What you will do: Print the data below verbatim, minus images.

------------------------------------------------------------------------

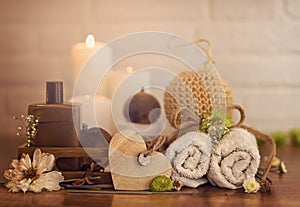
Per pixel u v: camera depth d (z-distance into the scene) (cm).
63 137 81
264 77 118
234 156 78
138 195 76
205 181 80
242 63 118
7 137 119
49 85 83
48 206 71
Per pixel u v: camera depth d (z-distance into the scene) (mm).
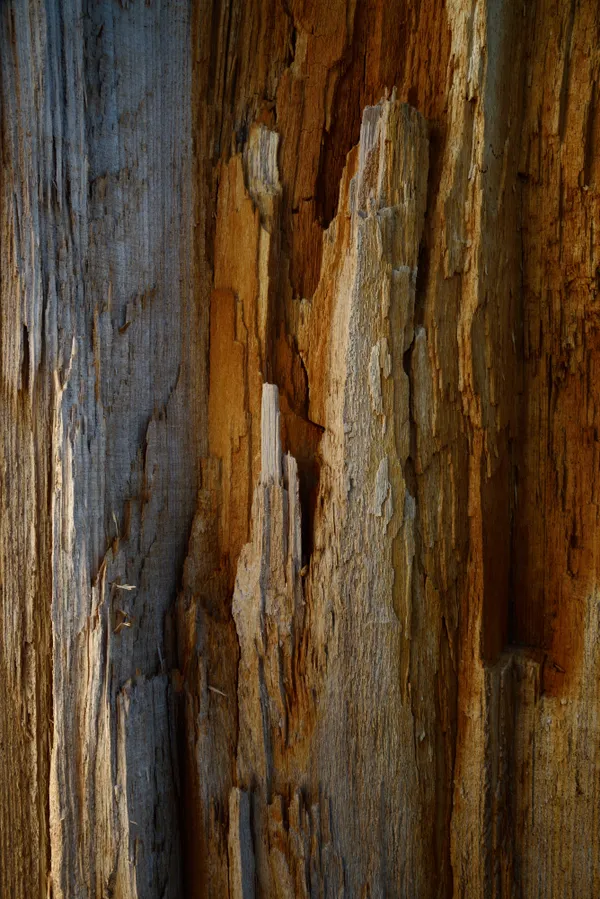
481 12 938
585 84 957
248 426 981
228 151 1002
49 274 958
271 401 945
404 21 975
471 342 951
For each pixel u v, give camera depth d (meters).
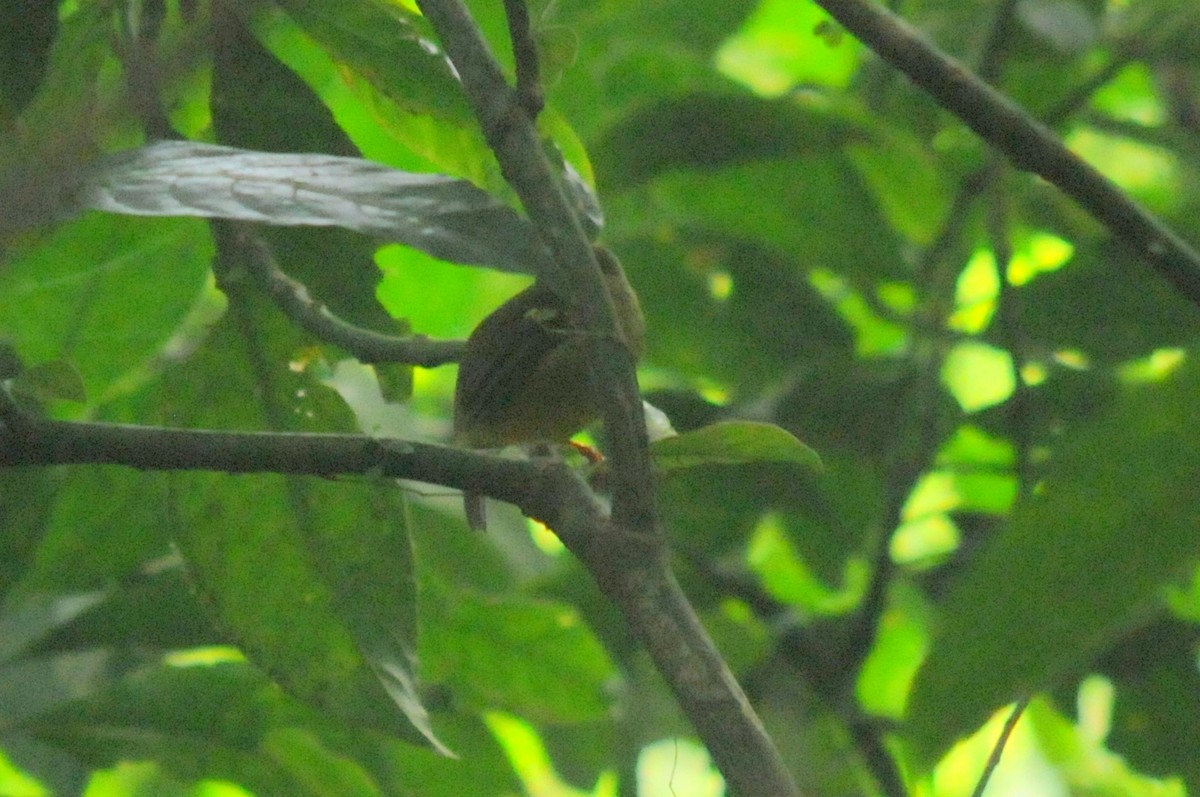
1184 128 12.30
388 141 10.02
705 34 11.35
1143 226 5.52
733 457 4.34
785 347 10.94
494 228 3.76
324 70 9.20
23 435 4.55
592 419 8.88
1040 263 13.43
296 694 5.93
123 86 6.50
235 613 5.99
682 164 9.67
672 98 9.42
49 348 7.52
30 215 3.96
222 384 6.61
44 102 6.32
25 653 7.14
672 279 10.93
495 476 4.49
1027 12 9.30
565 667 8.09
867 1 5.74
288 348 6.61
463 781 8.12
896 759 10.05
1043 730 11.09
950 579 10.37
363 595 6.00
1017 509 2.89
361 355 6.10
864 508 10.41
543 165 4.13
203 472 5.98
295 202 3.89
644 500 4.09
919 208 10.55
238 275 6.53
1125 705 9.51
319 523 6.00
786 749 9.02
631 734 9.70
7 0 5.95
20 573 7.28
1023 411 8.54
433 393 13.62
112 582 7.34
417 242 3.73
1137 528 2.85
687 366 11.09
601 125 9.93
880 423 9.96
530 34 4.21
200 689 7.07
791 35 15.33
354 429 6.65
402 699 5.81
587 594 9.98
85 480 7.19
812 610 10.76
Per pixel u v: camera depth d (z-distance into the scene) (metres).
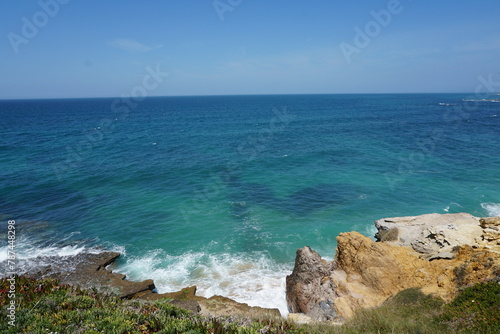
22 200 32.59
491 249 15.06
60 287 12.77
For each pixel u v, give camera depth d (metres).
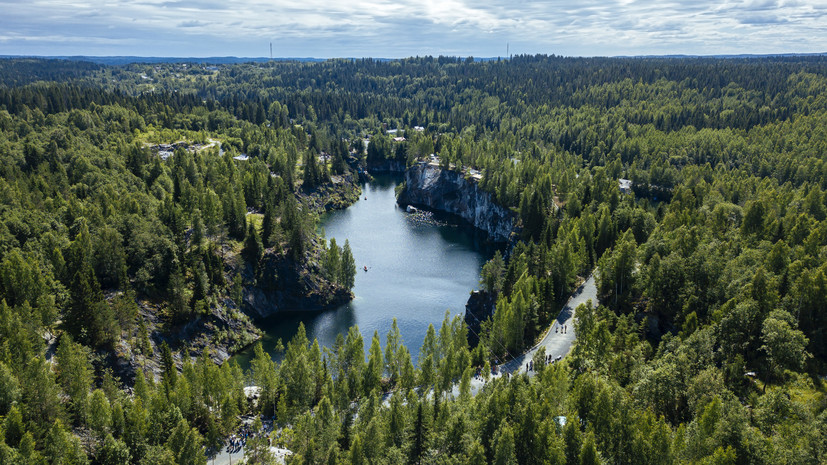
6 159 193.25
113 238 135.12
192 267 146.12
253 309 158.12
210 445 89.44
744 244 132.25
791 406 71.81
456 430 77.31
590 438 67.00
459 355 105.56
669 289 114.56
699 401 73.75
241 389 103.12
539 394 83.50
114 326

------------------------------------------------------------------------

Result below:
Per pixel u v: camera depth d (z-distance into the scene) (cm).
63 137 81
264 77 118
234 156 78
138 195 76
205 181 80
242 63 118
7 137 119
49 85 83
48 206 71
Per pixel u v: camera depth d (z-distance into the scene) (mm).
481 12 938
585 84 957
248 426 981
228 151 1002
49 274 958
271 401 945
404 21 975
471 342 951
For each pixel u v, give camera depth d (meters).
1184 128 12.30
388 141 10.02
705 34 11.35
1143 226 5.52
733 457 4.34
785 347 10.94
494 228 3.76
324 70 9.20
23 435 4.55
592 419 8.88
1040 263 13.43
296 694 5.93
123 86 6.50
235 613 5.99
682 164 9.67
672 98 9.42
49 348 7.52
30 215 3.96
222 384 6.61
44 102 6.32
25 653 7.14
672 279 10.93
495 476 4.49
1027 12 9.30
565 667 8.09
867 1 5.74
288 348 6.61
463 781 8.12
896 759 10.05
1043 730 11.09
950 579 10.37
363 595 6.00
1017 509 2.89
361 355 6.10
864 508 10.41
543 165 4.13
203 472 5.98
295 202 3.89
644 500 4.09
919 208 10.55
238 275 6.53
1125 705 9.51
319 523 6.00
786 749 9.02
631 734 9.70
7 0 5.95
20 573 7.28
1023 411 8.54
433 393 13.62
112 582 7.34
417 242 3.73
1137 528 2.85
687 366 11.09
601 125 9.93
880 423 9.96
530 34 4.21
200 689 7.07
791 35 15.33
354 429 6.65
402 699 5.81
587 594 9.98
85 480 7.19
812 610 10.76
Per pixel u v: camera depth d (z-distance into the scene) (metres).
22 200 32.59
491 249 15.06
60 287 12.77
For each pixel u v, give camera depth d (metres).
6 159 193.25
113 238 135.12
192 267 146.12
253 309 158.12
210 445 89.44
744 244 132.25
791 406 71.81
456 430 77.31
590 438 67.00
459 355 105.56
669 289 114.56
699 401 73.75
241 389 103.12
539 394 83.50
114 326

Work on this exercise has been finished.